I work with a Sentinel-2 .jp2 image (red band, 10950 x 10950 pixels). My aim is to reach the same result what SNAP does with a Python script. See the SNAP method and parameters:
So this is my reference (result with SNAP), I want to reach this result (QGIS grayscale representation, cumulative cut - 2/98%):
So I tried to replicate it with GDAL:
import numpy as np
from osgeo import gdal, gdal_array
input = "d:/bitbucket/cnn-lcm/T33TWM_A012703_20171127T100339_B04.jp2"
output = "d:/bitbucket/cnn-lcm/T33TWM_A012703_20171127T100339_B04_gdal.tif"

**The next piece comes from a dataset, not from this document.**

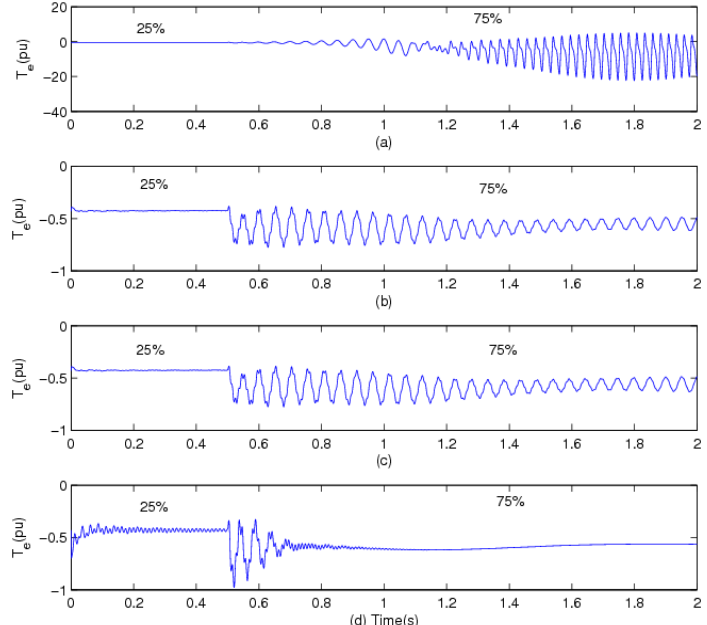
Figure 10. Dynamic responses of T ( b ) supplementary control loop in the d-axis of the GSC outer loop ( K ( c ) supplementary control loop in the d-axis of the GSC inner loop ( K ( d ) supplementary control loop in the q-axis of the GSC inner loop ( K damping controller input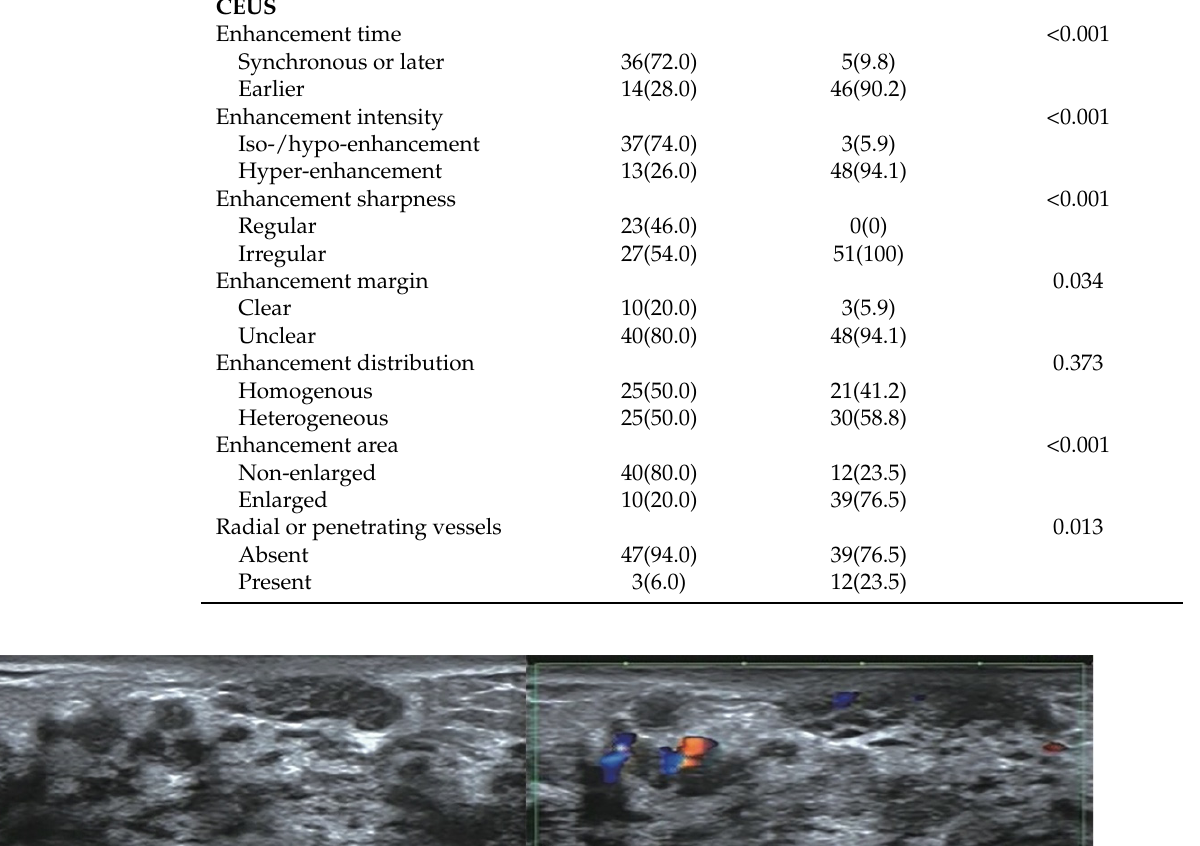
Figure 2. A 58-year-old female was diagnosed with DCIS with histopathology. ( a ) The conventional US image indicated a hypoechoic area at 12 o’clock direction of the left breast with ill-defined margins, irregular shape and microcalcifications; ( b ) The SE image showed more than half of the lesion area was blue with little green spots, scored as 4; ( c ) Under the CEUS pattern, the lesion showed early hyper-enhancement with unclear margin, irregular sharpness, enlarged enhancement area and radial or penetrating vessels; ( d ) Histopathological analysis revealed DCIS (hematoxylin- eosin stain; original magnification, ×100). 3.3. Developing the Prediction Model All the features acquired from single factor analysis were included in the regression analysis as independent variables. Then in the multivariate analysis with the stepwise forward variable selection method, all independent risk factors for malignant NMLs were determined in the final step as follows: age ≥ 45 y (OR: 11.70, p = 0.028), microcalcifications in the lesion on conventional US (OR: 12.03, p = 0.018), elasticity score >3 on SE (OR: 27.88, p = 0.008), earlier enhancement time (OR: 39.95, p = 0.006) and hyper-enhancement on CEUS (OR: 13.37, p = 0.014). A logistic regression equation was finally established with the significant predictors as follows: p = 1/1 + Exp  [ − 7.869 + 2.459 × (if age ≥ 45 y) + 2.487× (if microcalcifications in the lesion) + 3.328 × (if elasticity score >3) + 3.688 × (if earlier enhancement time) + 2.593 × (if hyper-enhancement)]. The area under the ROC curve (AUC) using this formula was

dataset = gdal.Open(input)
array = dataset.ReadAsArray()
percentile_025 = np.percentile(array, 2.5) # 349.0
percentile_975 = np.percentile(array, 97.5) # 3735.0
command = 'gdal_translate -scale ' + str(percentile_025) + ' ' + str(percentile_975)+ ' 0 255 -of GTiff -ot Byte' + ' ' + input + ' ' + output
os.system(command)
The GDAL result is not the same, its a bit brighter, the white areas are bigger. The values are not the same on the layers panel (QGIS grayscale representation, cumulative cut - 2/98%):
The Orfeo code:
import otbApplication
Convert = otbApplication.Registry.CreateApplication("Convert")
Convert.SetParameterString("in", "d:/bitbucket/cnn-lcm/T33TWM_A012703_20171127T100339_B04.jp2")
Convert.SetParameterString("out", "d:/bitbucket/cnn-lcm/T33TWM_A012703_20171127T100339_B04_hcut.tif")
Convert.SetParameterString("type","linear")
Convert.SetParameterString("hcp.high","2.5")
Convert.SetParameterString("hcp.low","2.5")
Convert.ExecuteAndWriteOutput()
Rescale = otbApplication.Registry.CreateApplication("Rescale")
Rescale.SetParameterString("in", "d:/bitbucket/cnn-lcm/T33TWM_A012703_20171127T100339_B04_hcut.tif")
Rescale.SetParameterString("out", "d:/bitbucket/cnn-lcm/T33TWM_A012703_20171127T100339_B04_orfeo.tif")
Rescale.SetParameterOutputImagePixelType("out", 1)
Rescale.SetParameterFloat("outmin", 0)
Rescale.SetParameterFloat("outmax", 255)
Rescale.ExecuteAndWriteOutput()
The Orfeo result is very similar to GDAL (only 1-2 value differences in pixels). And there are big, problematic strips in the middle (QGIS grayscale representation, cumulative cut - 2/98%):
So finally my questions:
Is it possible to eliminate the differences? Is it possible to reach exactly the result of SNAP? And how?